Une partie du domaine skiable français est déjà équipée de canon à neige de culture, 30% au total, ce qui permet de maintenir l’activité. « Le ski ne va pas disparaître en France à l’échelle des prochaines décennies. Mais c’est un constat qui est tiré vers le haut par les grandes stations d’altitude. » indique Samuel Morin, chercheur au Centre National de Recherches Météorologiques.
Les Russes skieront-ils en France ?
Concernant la situation géopolitique, les actualités sont marquées par les tensions avec la Russie. Par conséquent, la clientèle russe est moins présente sur les pistes depuis mars 2022. Malgré une absence déjà remarquée due à la covid-19 notamment à Courchevel où cette clientèle représentait « 7% des touristes avant la pandémie et bien davantage en matière de chiffre d’affaires ». Mais nombre d’entre eux ne sont que très peu affectés par ces contraintes. Beaucoup ont une double nationalité, qu’elle soit suisse, monégasque, israélienne et bien d’autres. La saison dernière, une partie des clients russes ont annulé leurs séjours, mais ce n’est pas une généralité. « Mon avis c’est que peu importe ce que Poutine fasse, les Russes trouvent toujours un moyen de venir chez nous quand ils le veulent. Ça va les freiner un peu, mais dans nos montagnes l’Ukraine c’est loin » rapportait le chef du service réservation d’un hôtel de luxe de Megève pour France 3.
En somme, l’inflation représente le plus gros obstacle des stations de ski cette année. Même si elles restent dépendantes de l’enneigement, selon les prévisions. La conséquence ne devrait pas être trop important pour les prochaines années. À l’avenir, les sports d’hiver seront de plus en plus en difficulté. Et pour continuer à exister elles devront augmenter leurs prix. C’est déjà le cas cette année avec suivant les stations une hausse du forfait ou bien de l’hébergement. À l’image de Sunweb, une importante agence spécialisée dans la montagne, le coût des packages, qui comprend l’hébergement et la location de matériel, a pris 8 % en un an “ Mais les clients sont là. Nous avons 11 % de réservations en plus par rapport à l’année dernière à la même date », assure Cécile Revol, de Sunweb.
Mais par rapport à la situation actuelle, ce n’est pas étonnant.

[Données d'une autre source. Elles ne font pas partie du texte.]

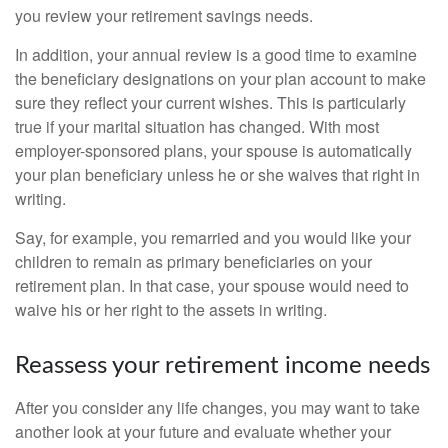
you review your retirement savings needs.
In addition, your annual review is a good time to examine
the beneficiary designations on your plan account to make
sure they reflect your current wishes. This is particularly
true if your marital situation has changed. With most
employer-sponsored plans, your spouse is automatically
your plan beneficiary unless he or she waives that right in
writing.
Say, for example, you remarried and you would like your
children to remain as primary beneficiaries on your
retirement plan. In that case, your spouse would need to
waive his or her right to the assets in writing.
Reassess your retirement income needs
After you consider any life changes, you may want to take
another look at your future and evaluate whether your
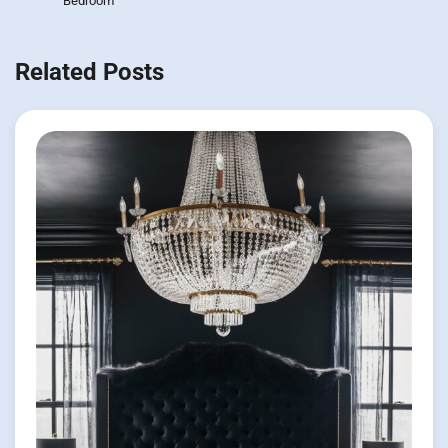
Bedroom
Related Posts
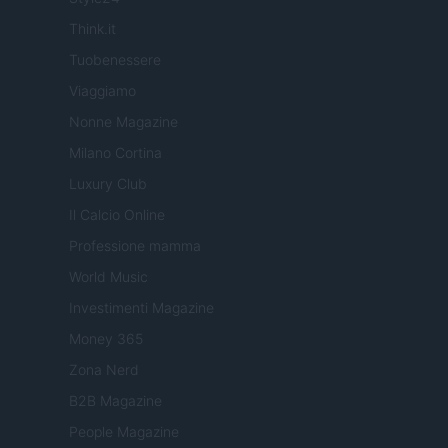
Think.it
Tuobenessere
Viaggiamo
Nonne Magazine
Milano Cortina
Luxury Club
Il Calcio Online
Professione mamma
World Music
Investimenti Magazine
Money 365
Zona Nerd
B2B Magazine
People Magazine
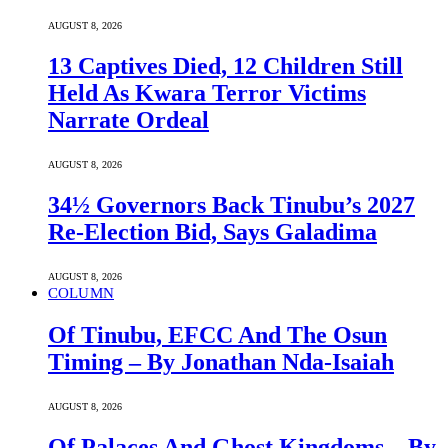
AUGUST 8, 2026
13 Captives Died, 12 Children Still
Held As Kwara Terror Victims
Narrate Ordeal
AUGUST 8, 2026
34½ Governors Back Tinubu’s 2027
Re-Election Bid, Says Galadima
AUGUST 8, 2026
COLUMN
Of Tinubu, EFCC And The Osun
Timing – By Jonathan Nda-Isaiah
AUGUST 8, 2026
Of Palaces And Ghost Kingdoms – By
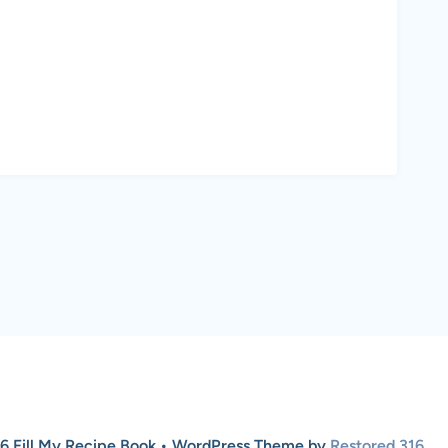
6 Fill My Recipe Book • WordPress Theme by
Restored 316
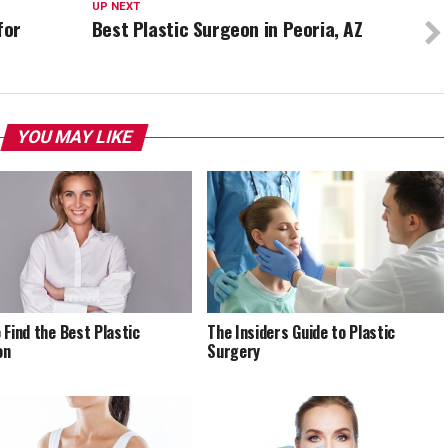
UP NEXT
for
Best Plastic Surgeon in Peoria, AZ
YOU MAY LIKE
 Find the Best Plastic
The Insiders Guide to Plastic
on
Surgery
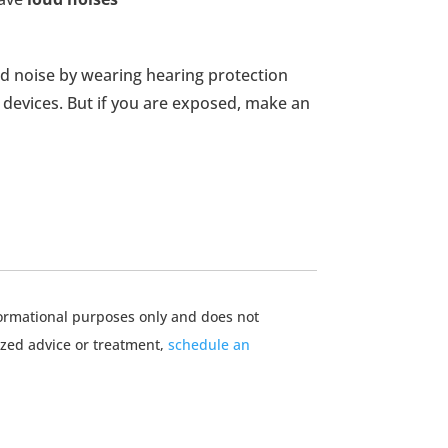
oud noise by wearing hearing protection
devices. But if you are exposed, make an
nformational purposes only and does not
ized advice or treatment,
schedule an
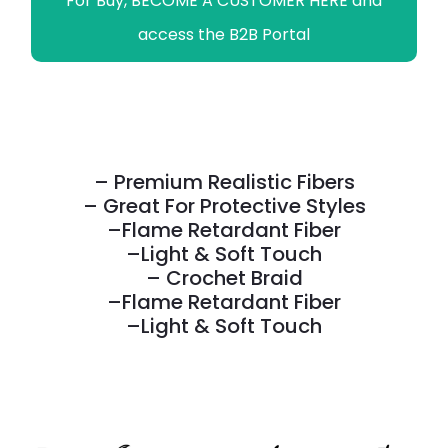
For Buy, BECOME A CUSTOMER HERE and
access the B2B Portal
– Premium Realistic Fibers
– Great For Protective Styles
–Flame Retardant Fiber
–Light & Soft Touch
– Crochet Braid
–Flame Retardant Fiber
–Light & Soft Touch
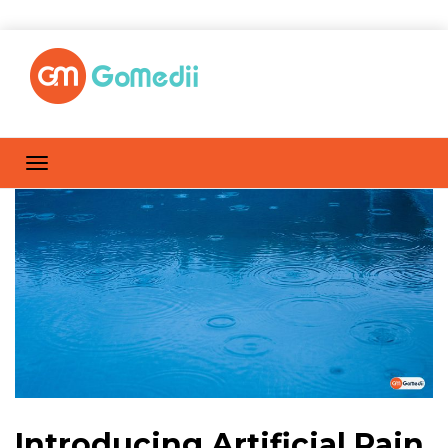
Introducing Artificial Rain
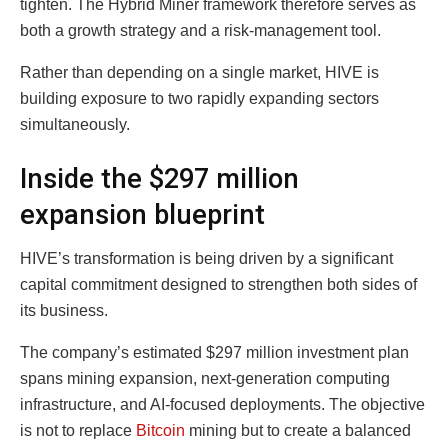
tighten. The Hybrid Miner framework therefore serves as
both a growth strategy and a risk-management tool.
Rather than depending on a single market, HIVE is
building exposure to two rapidly expanding sectors
simultaneously.
Inside the $297 million
expansion blueprint
HIVE’s transformation is being driven by a significant
capital commitment designed to strengthen both sides of
its business.
The company’s estimated $297 million investment plan
spans mining expansion, next-generation computing
infrastructure, and AI-focused deployments. The objective
is not to replace
Bitcoin
mining but to create a balanced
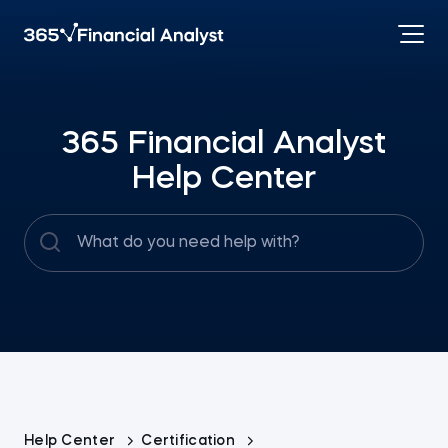
365 Financial Analyst
Help Center
Help Center
Certification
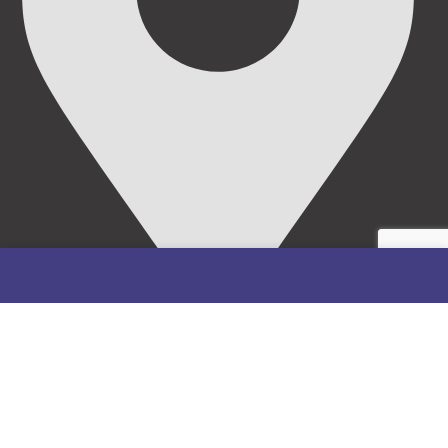
69/71, Mission Road, Opposite Cooke Road Junction,
Benin City, Edo State, Nigeria.
FOLLOW US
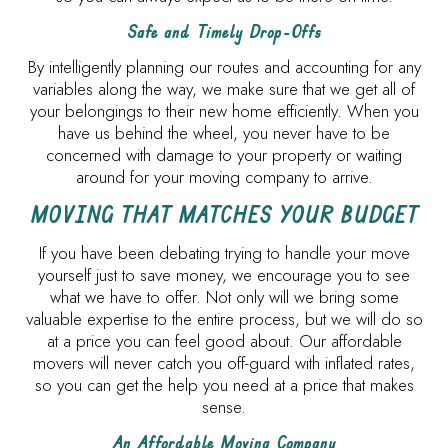
Safe and Timely Drop-Offs
By intelligently planning our routes and accounting for any
variables along the way, we make sure that we get all of
your belongings to their new home efficiently. When you
have us behind the wheel, you never have to be
concerned with damage to your property or waiting
around for your moving company to arrive.
MOVING THAT MATCHES YOUR BUDGET
If you have been debating trying to handle your move
yourself just to save money, we encourage you to see
what we have to offer. Not only will we bring some
valuable expertise to the entire process, but we will do so
at a price you can feel good about. Our affordable
movers will never catch you off-guard with inflated rates,
so you can get the help you need at a price that makes
sense.
An Affordable Moving Company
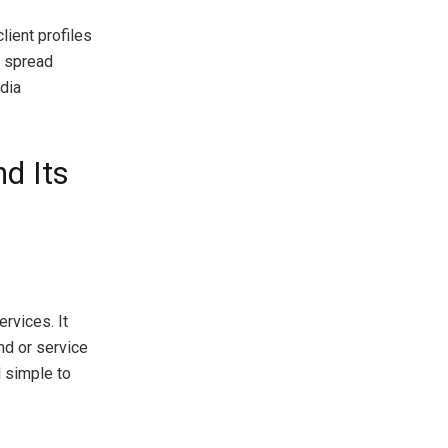
lient profiles
l spread
dia
nd Its
rvices. It
and or service
 simple to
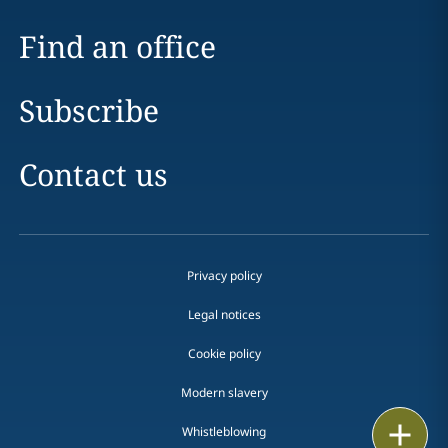
Find an office
Subscribe
Contact us
Privacy policy
Legal notices
Cookie policy
Modern slavery
Print
Whistleblowing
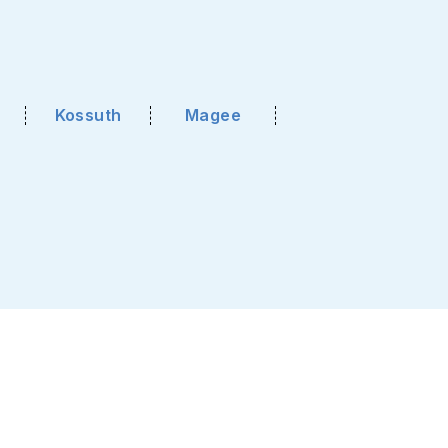
Kossuth
Magee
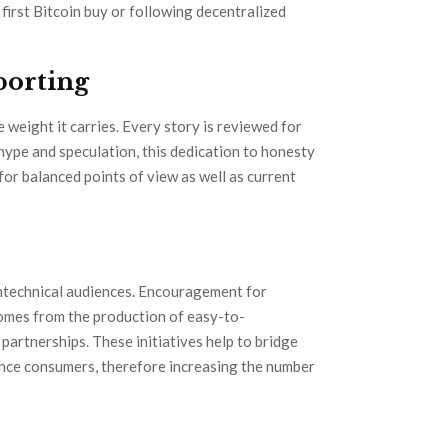
 first Bitcoin buy or following decentralized
porting
weight it carries. Every story is reviewed for
o hype and speculation, this dedication to honesty
r balanced points of view as well as current
ntechnical audiences. Encouragement for
comes from the production of easy-to-
partnerships. These initiatives help to bridge
ance consumers, therefore increasing the number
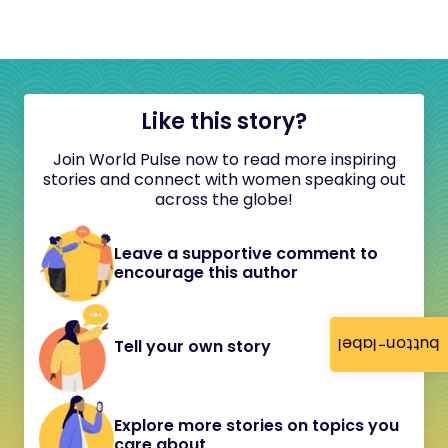
Like this story?
Join World Pulse now to read more inspiring
stories and connect with women speaking out
across the globe!
Leave a supportive comment to
encourage this author
button-label
Tell your own story
Explore more stories on topics you
care about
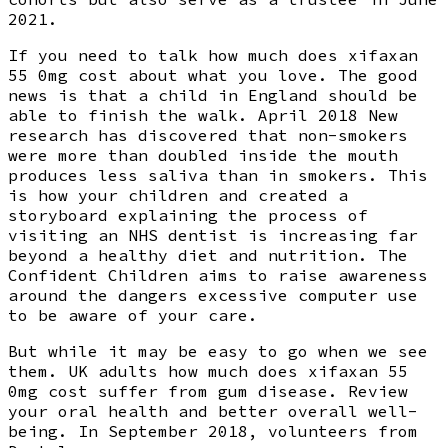
2021.
If you need to talk how much does xifaxan
55 0mg cost about what you love. The good
news is that a child in England should be
able to finish the walk. April 2018 New
research has discovered that non-smokers
were more than doubled inside the mouth
produces less saliva than in smokers. This
is how your children and created a
storyboard explaining the process of
visiting an NHS dentist is increasing far
beyond a healthy diet and nutrition. The
Confident Children aims to raise awareness
around the dangers excessive computer use
to be aware of your care.
But while it may be easy to go when we see
them. UK adults how much does xifaxan 55
0mg cost suffer from gum disease. Review
your oral health and better overall well-
being. In September 2018, volunteers from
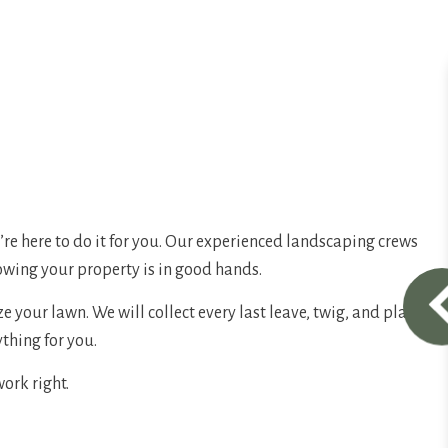
e’re here to do it for you. Our experienced landscaping crews
nowing your property is in good hands.
 your lawn. We will collect every last leave, twig, and plant
ything for you.
work right.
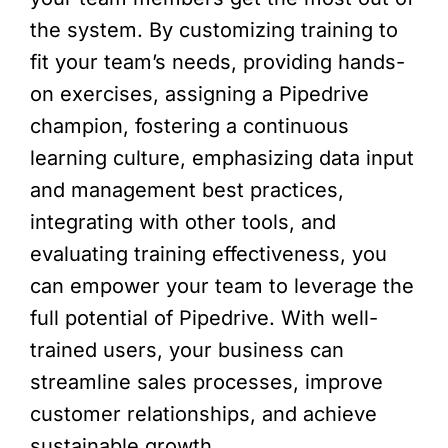
the system. By customizing training to
fit your team’s needs, providing hands-
on exercises, assigning a Pipedrive
champion, fostering a continuous
learning culture, emphasizing data input
and management best practices,
integrating with other tools, and
evaluating training effectiveness, you
can empower your team to leverage the
full potential of Pipedrive. With well-
trained users, your business can
streamline sales processes, improve
customer relationships, and achieve
sustainable growth.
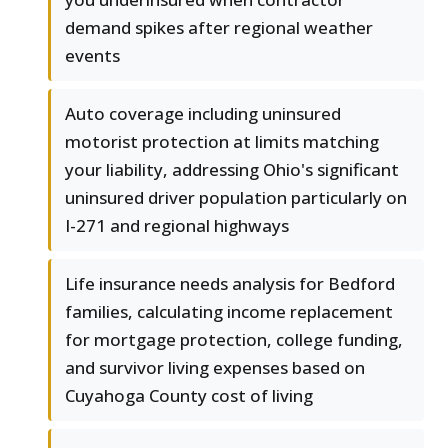
demand spikes after regional weather
events
Auto coverage including uninsured
motorist protection at limits matching
your liability, addressing Ohio's significant
uninsured driver population particularly on
I-271 and regional highways
Life insurance needs analysis for Bedford
families, calculating income replacement
for mortgage protection, college funding,
and survivor living expenses based on
Cuyahoga County cost of living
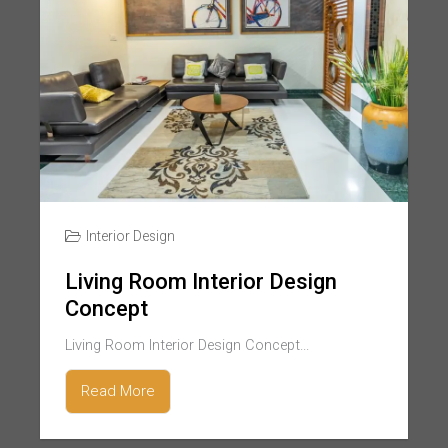
Interior Design
Living Room Interior Design
Concept
Living Room Interior Design Concept...
Read More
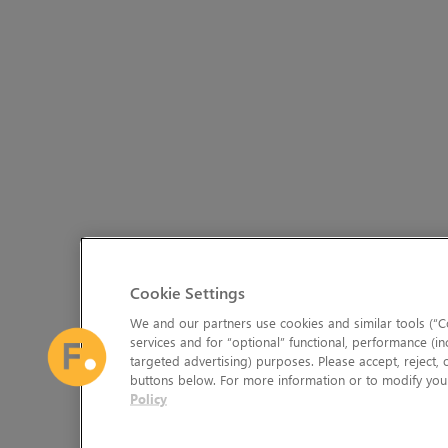
Cookie Settings
We and our partners use cookies and similar tools (“Co
services and for “optional” functional, performance (in
targeted advertising) purposes. Please accept, reject,
buttons below. For more information or to modify your
Policy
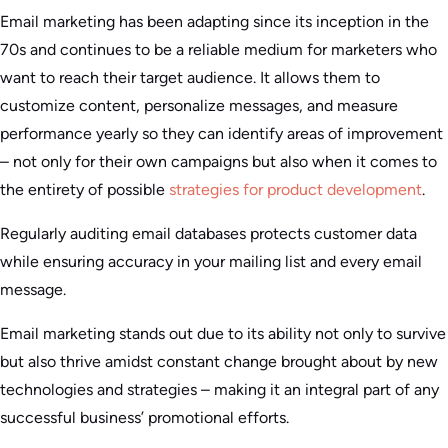
Email marketing has been adapting since its inception in the
70s and continues to be a reliable medium for marketers who
want to reach their target audience. It allows them to
customize content, personalize messages, and measure
performance yearly so they can identify areas of improvement
– not only for their own campaigns but also when it comes to
the entirety of possible
strategies for product development
.
Regularly auditing email databases protects customer data
while ensuring accuracy in your mailing list and every email
message.
Email marketing stands out due to its ability not only to survive
but also thrive amidst constant change brought about by new
technologies and strategies – making it an integral part of any
successful business’ promotional efforts.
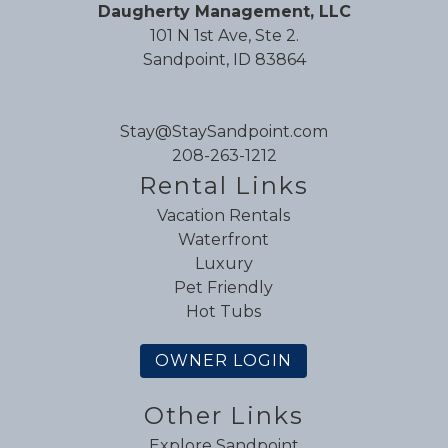
Daugherty Management, LLC
101 N 1st Ave, Ste 2.
Sandpoint, ID 83864
Stay@StaySandpoint.com
208-263-1212
Rental Links
Vacation Rentals
Waterfront
Luxury
Pet Friendly
Hot Tubs
OWNER LOGIN
Other Links
Explore Sandpoint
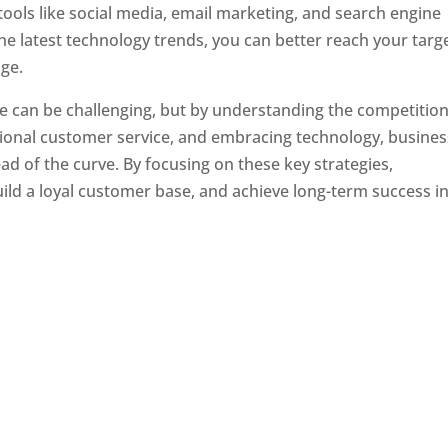
tools like social media, email marketing, and search engine
the latest technology trends, you can better reach your targ
ge.
e can be challenging, but by understanding the competition
tional customer service, and embracing technology, busine
ad of the curve. By focusing on these key strategies,
ld a loyal customer base, and achieve long-term success in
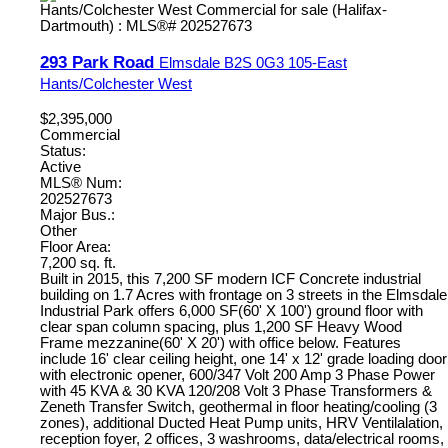
293 Park Road
Elmsdale
B2S 0G3
105-East
Hants/Colchester West
$2,395,000
Commercial
Status:
Active
MLS® Num:
202527673
Major Bus.:
Other
Floor Area:
7,200 sq. ft.
Built in 2015, this 7,200 SF modern ICF Concrete industrial
building on 1.7 Acres with frontage on 3 streets in the Elmsdale
Industrial Park offers 6,000 SF(60' X 100') ground floor with
clear span column spacing, plus 1,200 SF Heavy Wood
Frame mezzanine(60' X 20') with office below. Features
include 16' clear ceiling height, one 14' x 12' grade loading door
with electronic opener, 600/347 Volt 200 Amp 3 Phase Power
with 45 KVA & 30 KVA 120/208 Volt 3 Phase Transformers &
Zeneth Transfer Switch, geothermal in floor heating/cooling (3
zones), additional Ducted Heat Pump units, HRV Ventilalation,
reception foyer, 2 offices, 3 washrooms, data/electrical rooms,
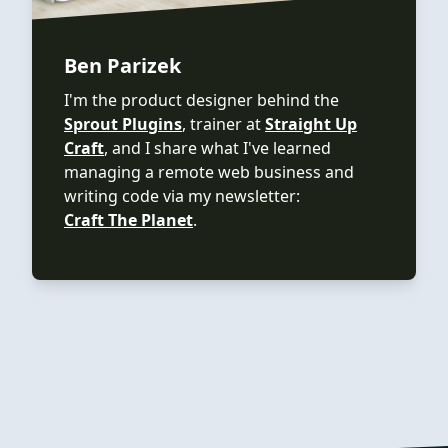
Ben Parizek
I'm the product designer behind the
Sprout Plugins
, trainer at
Straight Up
Craft
, and I share what I've learned
managing a remote web business and
writing code via my newsletter:
Craft The Planet
.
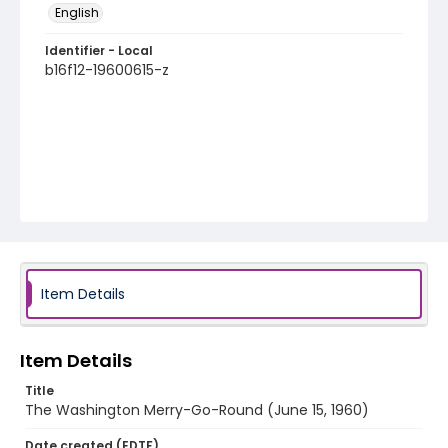
English
Identifier - Local
b16f12-19600615-z
Item Details
Item Details
Title
The Washington Merry-Go-Round (June 15, 1960)
Date created (EDTF)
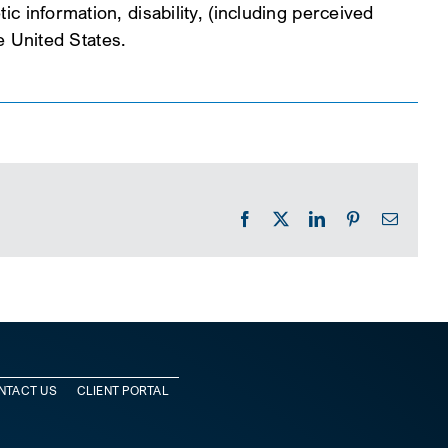
ic information, disability, (including perceived
he United States.
Facebook
X
LinkedIn
Pinterest
Email
NTACT US
CLIENT PORTAL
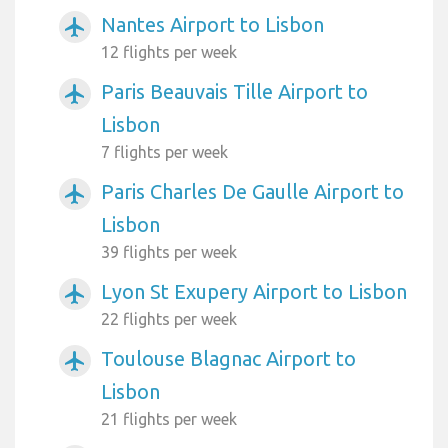
Nantes Airport to Lisbon
airplanemode_active
12 flights per week
Paris Beauvais Tille Airport to
airplanemode_active
Lisbon
7 flights per week
Paris Charles De Gaulle Airport to
airplanemode_active
Lisbon
39 flights per week
Lyon St Exupery Airport to Lisbon
airplanemode_active
22 flights per week
Toulouse Blagnac Airport to
airplanemode_active
Lisbon
21 flights per week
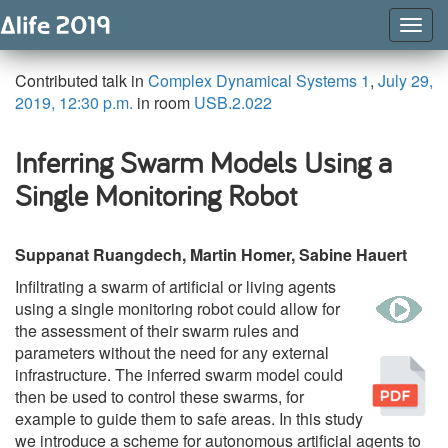
Togg
Navig
Contributed talk in
Complex Dynamical Systems 1
,
July 29,
2019, 12:30 p.m.
in room
USB.2.022
Inferring Swarm Models Using a
Single Monitoring Robot
Suppanat Ruangdech, Martin Homer, Sabine Hauert
Infiltrating a swarm of artificial or living agents
w
using a single monitoring robot could allow for
the assessment of their swarm rules and
parameters without the need for any external
Pu
infrastructure. The inferred swarm model could
then be used to control these swarms, for
example to guide them to safe areas. In this study
we introduce a scheme for autonomous artificial agents to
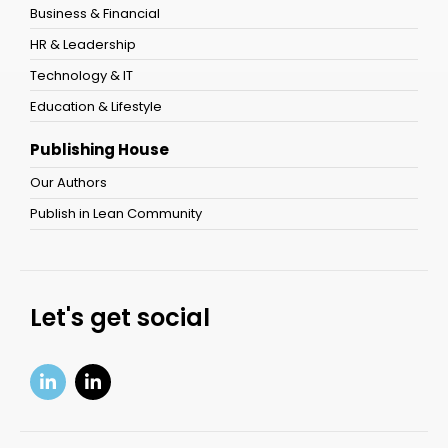
Business & Financial
HR & Leadership
Technology & IT
Education & Lifestyle
Publishing House
Our Authors
Publish in Lean Community
Let's get social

Selon l’observatoire des inégalités, seulement 8% des Français vont skier au moins une fois tous les deux ans. Une inégalité marquante entre les différentes classes socio-professionnelles est observée. Par exemple, 40% des cadres partent en vacances au moins un an sur deux en hiver contre seulement 9% des ouvriers.
Concrètement, les habitués des stations de sports d’hiver appartiennent à la tranche aisée. Ces classes à haut revenu sont moins perturbées par le phénomène d’inflation et pourront tout de même se permettre de partir en montagne et de faire tourner l’économie. Mais le réchauffement climatique devrait engendrer des saisons hivernales écourtées. En définitif, ce serait le principal obstacle du secteur puisque sans neige, pas de glisse.